* WHAT YOU SHOULD DO
Your response must be made up of each line in the data below that contains the string "name".

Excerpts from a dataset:
= Beginning of Section =

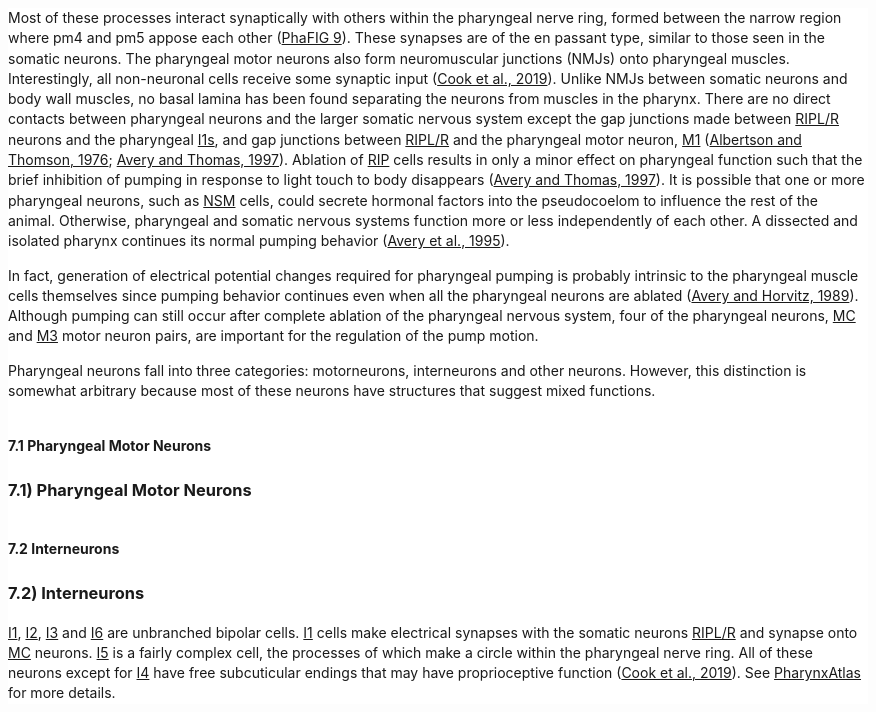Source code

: <p>Most of these processes interact synaptically with others within the pharyngeal nerve ring, formed between the narrow region where pm4 and pm5 appose each other (<a href="#PhaFIG9A_E">PhaFIG 9</a>). These synapses are of the en passant type, similar to those seen in the somatic neurons. The pharyngeal motor neurons also form neuromuscular junctions (NMJs) onto pharyngeal muscles. Interestingly, all non-neuronal cells receive some synaptic input (<a href="#Cook2019">Cook et al., 2019</a>). Unlike NMJs between somatic neurons and body wall muscles, no basal lamina has been found separating the neurons from muscles in the pharynx. There are no direct contacts between pharyngeal neurons and the larger somatic nervous system except the gap junctions made between <a href="https://www.wormatlas.org/neurons/Individual%20Neurons/RIPframeset.html" target="_blank">RIPL/R</a> neurons and the pharyngeal <a href="https://www.wormatlas.org/neurons/Individual%20Neurons/I1frameset.html" target="_blank">I1s</a>, and gap junctions between <a href="https://www.wormatlas.org/neurons/Individual%20Neurons/RIPframeset.html" target="_blank">RIPL/R</a> and the pharyngeal motor neuron, <a href="https://www.wormatlas.org/neurons/Individual%20Neurons/M1frameset.html" target="_blank">M1</a> (<a href="#Albertson1976">Albertson and Thomson, 1976</a>; <a href="#Avery1997">Avery and Thomas, 1997</a>). Ablation of <a href="https://www.wormatlas.org/neurons/Individual%20Neurons/RIPframeset.html" target="_blank">RIP</a> cells results in only a minor effect on pharyngeal function such that the brief inhibition of pumping in response to light touch to body disappears (<a href="#Avery1997">Avery and Thomas, 1997</a>). It is possible that one or more pharyngeal neurons, such as <a href="https://www.wormatlas.org/neurons/Individual%20Neurons/NSMframeset.html" target="_blank">NSM</a> cells, could secrete hormonal factors into the pseudocoelom to influence the rest of the animal. Otherwise, pharyngeal and somatic nervous systems function more or less independently of each other. A dissected and isolated pharynx continues its normal pumping behavior (<a href="#Avery1995">Avery et al., 1995</a>).</p>

<p>In fact, generation of electrical potential changes required for pharyngeal pumping is probably intrinsic to the pharyngeal muscle cells themselves since pumping behavior continues even when all the pharyngeal neurons are ablated (<a href="#Avery1989">Avery and Horvitz, 1989</a>). Although pumping can still occur after complete ablation of the pharyngeal nervous system, four of the pharyngeal neurons, <a href="https://www.wormatlas.org/neurons/Individual%20Neurons/MCframeset.html" target="_blank">MC</a> and <a href="https://www.wormatlas.org/neurons/Individual%20Neurons/M3frameset.html" target="_blank">M3</a> motor neuron pairs, are important for the regulation of the pump motion.</p>

<p>Pharyngeal neurons fall into three categories: motorneurons, interneurons and other neurons. However, this distinction is somewhat arbitrary because most of these neurons have structures that suggest mixed functions.</p>

<p><strong><a id="Pharyngealmotorneurons71" name="Pharyngealmotorneurons71"></a><span class="style13"><br/>7.1 Pharyngeal Motor Neurons </span> </strong> </p>

### 7.1) Pharyngeal Motor Neurons

<p><strong><a id="Interneurons72" name="Interneurons72"></a><span class="style13"><br/>7.2 Interneurons </span> </strong> </p>

### 7.2) Interneurons

<p><a href="https://www.wormatlas.org/neurons/Individual%20Neurons/I1frameset.html" target="_blank">I1</a>, <a href="https://www.wormatlas.org/neurons/Individual%20Neurons/I2frameset.html" target="_blank">I2</a>, <a href="https://www.wormatlas.org/neurons/Individual%20Neurons/I3frameset.html" target="_blank">I3</a> and <a href="https://www.wormatlas.org/neurons/Individual%20Neurons/I6frameset.html" target="_blank">I6</a> are unbranched bipolar cells. <a href="https://www.wormatlas.org/neurons/Individual%20Neurons/I1frameset.html" target="_blank">I1</a> cells make electrical synapses with the somatic neurons <a href="https://www.wormatlas.org/neurons/Individual%20Neurons/RIPframeset.html" target="_blank">RIPL/R</a> and synapse onto <a href="https://www.wormatlas.org/neurons/Individual%20Neurons/MCframeset.html" target="_blank">MC</a> neurons. <a href="https://www.wormatlas.org/neurons/Individual%20Neurons/I5frameset.html" target="_blank">I5</a> is a fairly complex cell, the processes of which make a circle within the pharyngeal nerve ring. All of these neurons except for <a href="https://www.wormatlas.org/neurons/Individual%20Neurons/I4frameset.html" target="_blank">I4</a> have free subcuticular endings that may have proprioceptive function (<a href="#Cook2019">Cook et al., 2019</a>). See <a href="https://www.wormatlas.org/pharynxatlas/pharynxatlas.html" target="_top">PharynxAtlas</a><a href="https://www.wormatlas.org/pharynxatlas/pharynxatlas.html"></a> for more details.</p>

= End of Section =

* RESPONSE
<p><strong><a id="Pharyngealmotorneurons71" name="Pharyngealmotorneurons71"></a><span class="style13"><br/>7.1 Pharyngeal Motor Neurons </span> </strong> </p>
<p><strong><a id="Interneurons72" name="Interneurons72"></a><span class="style13"><br/>7.2 Interneurons </span> </strong> </p>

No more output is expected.